LIXILは「Digital Workplace 2.0(DWP2.0)」プロジェクトを推進しており、すべてのデータをクラウドへ移行することを目指している。同社は以前から在宅勤務を推奨していたが、従来の環境では業務データを個人のPCに保存できたため、端末の紛失時の情報漏えいやランサムウェアなどのリスクが高い状態だった。そこで、データをクラウド環境に集約し、セキュリティ対策を強化するためにGoogle Workspaceの導入を決めた。
採用にあたっては、セキュアなクラウド環境下で機能を一元管理できる点や、場所を問わず業務を行える点が評価された。また、社内で既に活用していたデータウェアハウス「BigQuery」など、Google Cloud製品との親和性が高く、相乗効果が期待できる点も決め手となった。

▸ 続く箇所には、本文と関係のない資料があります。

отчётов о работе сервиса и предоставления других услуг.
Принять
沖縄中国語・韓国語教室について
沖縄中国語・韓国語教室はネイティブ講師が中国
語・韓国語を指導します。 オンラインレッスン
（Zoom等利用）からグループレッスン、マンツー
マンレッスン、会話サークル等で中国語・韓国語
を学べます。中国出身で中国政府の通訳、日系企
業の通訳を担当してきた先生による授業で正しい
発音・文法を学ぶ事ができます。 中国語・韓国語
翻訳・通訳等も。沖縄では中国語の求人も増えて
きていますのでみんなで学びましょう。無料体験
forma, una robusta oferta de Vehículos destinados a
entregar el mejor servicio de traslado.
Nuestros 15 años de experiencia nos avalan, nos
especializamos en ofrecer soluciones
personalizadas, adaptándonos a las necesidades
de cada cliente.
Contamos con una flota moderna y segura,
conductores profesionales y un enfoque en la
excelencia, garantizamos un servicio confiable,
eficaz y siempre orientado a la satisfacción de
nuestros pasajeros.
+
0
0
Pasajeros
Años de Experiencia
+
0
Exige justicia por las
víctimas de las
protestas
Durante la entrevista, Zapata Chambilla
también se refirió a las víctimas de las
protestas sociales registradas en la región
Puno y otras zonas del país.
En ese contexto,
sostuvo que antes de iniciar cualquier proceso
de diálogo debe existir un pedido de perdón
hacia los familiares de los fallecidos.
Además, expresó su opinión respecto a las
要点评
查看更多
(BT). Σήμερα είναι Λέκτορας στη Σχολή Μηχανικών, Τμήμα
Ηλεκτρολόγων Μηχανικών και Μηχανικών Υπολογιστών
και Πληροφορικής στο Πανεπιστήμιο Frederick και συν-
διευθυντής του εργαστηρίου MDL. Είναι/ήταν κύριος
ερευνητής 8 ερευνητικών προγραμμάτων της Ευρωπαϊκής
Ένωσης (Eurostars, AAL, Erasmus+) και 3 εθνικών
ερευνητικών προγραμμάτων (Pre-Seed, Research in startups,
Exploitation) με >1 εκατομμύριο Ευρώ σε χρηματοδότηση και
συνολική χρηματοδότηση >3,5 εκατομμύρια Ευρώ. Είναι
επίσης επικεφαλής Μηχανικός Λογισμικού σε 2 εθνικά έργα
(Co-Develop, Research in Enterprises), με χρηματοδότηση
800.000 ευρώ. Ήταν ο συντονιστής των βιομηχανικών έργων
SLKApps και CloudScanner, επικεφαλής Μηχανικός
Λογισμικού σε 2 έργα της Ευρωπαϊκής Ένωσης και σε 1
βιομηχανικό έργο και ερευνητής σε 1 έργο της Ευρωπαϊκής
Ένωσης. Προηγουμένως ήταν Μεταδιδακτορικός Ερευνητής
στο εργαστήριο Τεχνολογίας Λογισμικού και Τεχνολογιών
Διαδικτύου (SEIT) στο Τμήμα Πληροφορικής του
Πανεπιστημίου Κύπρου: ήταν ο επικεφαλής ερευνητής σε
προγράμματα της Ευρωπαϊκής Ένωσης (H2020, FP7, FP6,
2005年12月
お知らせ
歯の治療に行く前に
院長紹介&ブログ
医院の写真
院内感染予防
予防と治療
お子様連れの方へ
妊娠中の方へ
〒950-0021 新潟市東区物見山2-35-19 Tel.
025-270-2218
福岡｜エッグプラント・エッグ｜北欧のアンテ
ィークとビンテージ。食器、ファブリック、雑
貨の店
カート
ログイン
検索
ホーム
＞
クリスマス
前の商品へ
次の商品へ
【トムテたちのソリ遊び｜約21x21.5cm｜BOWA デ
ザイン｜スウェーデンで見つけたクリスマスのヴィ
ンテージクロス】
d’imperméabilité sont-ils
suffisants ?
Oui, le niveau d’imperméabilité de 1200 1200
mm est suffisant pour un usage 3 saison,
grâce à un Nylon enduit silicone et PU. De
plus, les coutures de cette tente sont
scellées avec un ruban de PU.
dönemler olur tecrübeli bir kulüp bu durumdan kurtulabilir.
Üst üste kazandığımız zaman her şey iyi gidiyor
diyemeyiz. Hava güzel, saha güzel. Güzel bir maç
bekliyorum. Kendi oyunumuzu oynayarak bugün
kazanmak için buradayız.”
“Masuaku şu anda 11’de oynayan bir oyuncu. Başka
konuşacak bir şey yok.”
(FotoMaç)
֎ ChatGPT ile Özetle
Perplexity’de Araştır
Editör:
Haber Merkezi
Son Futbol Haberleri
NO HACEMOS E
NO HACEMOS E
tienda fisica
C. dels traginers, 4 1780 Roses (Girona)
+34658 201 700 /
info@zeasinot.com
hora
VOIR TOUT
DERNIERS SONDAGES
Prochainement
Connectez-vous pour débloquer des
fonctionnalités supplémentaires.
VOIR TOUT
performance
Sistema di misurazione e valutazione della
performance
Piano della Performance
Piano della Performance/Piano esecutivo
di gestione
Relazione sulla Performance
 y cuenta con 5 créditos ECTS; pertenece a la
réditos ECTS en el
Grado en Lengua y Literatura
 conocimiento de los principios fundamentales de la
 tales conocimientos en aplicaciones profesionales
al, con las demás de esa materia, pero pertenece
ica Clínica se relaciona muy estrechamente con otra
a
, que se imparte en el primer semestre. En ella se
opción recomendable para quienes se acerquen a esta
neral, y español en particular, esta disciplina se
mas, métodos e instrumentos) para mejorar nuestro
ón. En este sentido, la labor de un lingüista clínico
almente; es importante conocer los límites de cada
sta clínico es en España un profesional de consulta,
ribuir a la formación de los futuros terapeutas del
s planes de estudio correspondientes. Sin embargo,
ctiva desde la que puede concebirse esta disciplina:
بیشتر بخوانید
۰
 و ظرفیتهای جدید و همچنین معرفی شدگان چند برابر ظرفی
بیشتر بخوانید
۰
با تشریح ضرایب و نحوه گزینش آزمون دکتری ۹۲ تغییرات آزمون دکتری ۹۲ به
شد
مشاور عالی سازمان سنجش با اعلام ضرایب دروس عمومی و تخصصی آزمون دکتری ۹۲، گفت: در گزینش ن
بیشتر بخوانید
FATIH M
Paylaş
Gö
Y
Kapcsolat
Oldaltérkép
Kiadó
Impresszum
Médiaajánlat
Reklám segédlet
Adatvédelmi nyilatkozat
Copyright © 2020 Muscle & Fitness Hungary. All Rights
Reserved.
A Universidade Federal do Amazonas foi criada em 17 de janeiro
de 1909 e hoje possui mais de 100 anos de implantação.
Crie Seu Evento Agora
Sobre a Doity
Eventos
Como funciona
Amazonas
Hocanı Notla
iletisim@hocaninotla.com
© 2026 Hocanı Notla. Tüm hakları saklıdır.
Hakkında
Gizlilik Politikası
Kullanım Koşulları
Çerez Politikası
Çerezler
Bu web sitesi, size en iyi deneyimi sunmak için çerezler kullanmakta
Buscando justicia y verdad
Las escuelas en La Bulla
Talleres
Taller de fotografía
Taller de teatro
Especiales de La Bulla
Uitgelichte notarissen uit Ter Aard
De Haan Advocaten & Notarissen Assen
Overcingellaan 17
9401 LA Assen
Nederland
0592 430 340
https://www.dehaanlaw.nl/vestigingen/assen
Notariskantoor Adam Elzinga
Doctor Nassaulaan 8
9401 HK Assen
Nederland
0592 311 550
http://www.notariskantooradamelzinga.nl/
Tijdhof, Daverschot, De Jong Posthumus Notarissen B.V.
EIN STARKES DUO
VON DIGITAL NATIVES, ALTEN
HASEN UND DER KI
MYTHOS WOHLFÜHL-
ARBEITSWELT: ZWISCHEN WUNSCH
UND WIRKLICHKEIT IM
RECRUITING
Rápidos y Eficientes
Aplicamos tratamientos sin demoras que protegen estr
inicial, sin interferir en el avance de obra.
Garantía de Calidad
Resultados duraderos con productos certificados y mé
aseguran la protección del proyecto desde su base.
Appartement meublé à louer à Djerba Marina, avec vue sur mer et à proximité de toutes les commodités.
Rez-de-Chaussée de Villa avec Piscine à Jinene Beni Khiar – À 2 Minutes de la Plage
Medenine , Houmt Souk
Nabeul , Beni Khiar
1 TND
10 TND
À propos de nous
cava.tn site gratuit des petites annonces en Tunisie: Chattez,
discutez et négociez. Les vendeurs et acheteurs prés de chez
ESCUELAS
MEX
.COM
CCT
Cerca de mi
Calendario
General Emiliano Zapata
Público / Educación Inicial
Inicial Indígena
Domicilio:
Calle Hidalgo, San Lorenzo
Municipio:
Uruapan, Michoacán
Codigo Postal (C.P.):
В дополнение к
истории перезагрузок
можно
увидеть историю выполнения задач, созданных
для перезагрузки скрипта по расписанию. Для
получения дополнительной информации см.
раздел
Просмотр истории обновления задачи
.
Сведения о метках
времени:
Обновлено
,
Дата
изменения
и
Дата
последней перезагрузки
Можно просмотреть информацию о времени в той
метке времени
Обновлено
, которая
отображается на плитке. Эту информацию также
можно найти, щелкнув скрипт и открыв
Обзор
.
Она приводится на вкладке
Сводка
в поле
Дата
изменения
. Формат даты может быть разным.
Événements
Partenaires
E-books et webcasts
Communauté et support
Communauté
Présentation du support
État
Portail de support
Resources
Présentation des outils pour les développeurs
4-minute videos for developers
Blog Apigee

導入プロジェクトは2021年11月に開始し、2024年9月に旧グループウェアを完全停止するまで約3年を要した。グローバルで5万ID規模の大規模な移行となるため、従業員の「納得感」を重視した。各部門に「推進者」を配置してきめ細かなコミュニケーションを行うとともに、CoE(Center of Excellence)から推進者を通じて現場へノウハウを伝達する体制を整えた。移行作業においては、生成AIを活用して表計算ソフトのマクロを解析し、Google Workspaceのスクリプト言語への書き換えを支援するなどして効率化を図った。
Google Workspaceへの移行により、データの保管場所はほぼ100%クラウド環境へ移り、セキュリティが担保された。不審メールの報告数が導入前と比べて半減するなど、具体的な効果も表れている。また、BigQueryやノーコード開発ツール「AppSheet」と連携させることで、従来は数日かかっていた集計作業が数秒で完了するなど、生産性も向上した。移行に伴うツールの見直しにより、旧環境にあった約6万5000個のツールのうち約1割を廃止し、半数は移行不要と判断するなど、IT資産の整理も実現した。
現在は生成AIの活用も加速させている。2025年7月に国内従業員向けにGeminiの利用申請を開始したところ、1カ月で1万2000人を超える申し込みがあった。アイデア出しやリサーチにGeminiを活用するほか、AIリサーチノート「NotebookLM」を社内FAQや情報共有に利用する動きも広がっている。
同社Digital部門System Infrastructure部リーダーの青木涼氏は、「GeminiとNotebookLMはこれからの全従業員の業務に欠かせないツールになると確信している。日常業務でのAI活用を定着させ、中長期的には高度な業務プロセスの自動化に適用することで、全社的な業務改革を実践していきたい」と話している。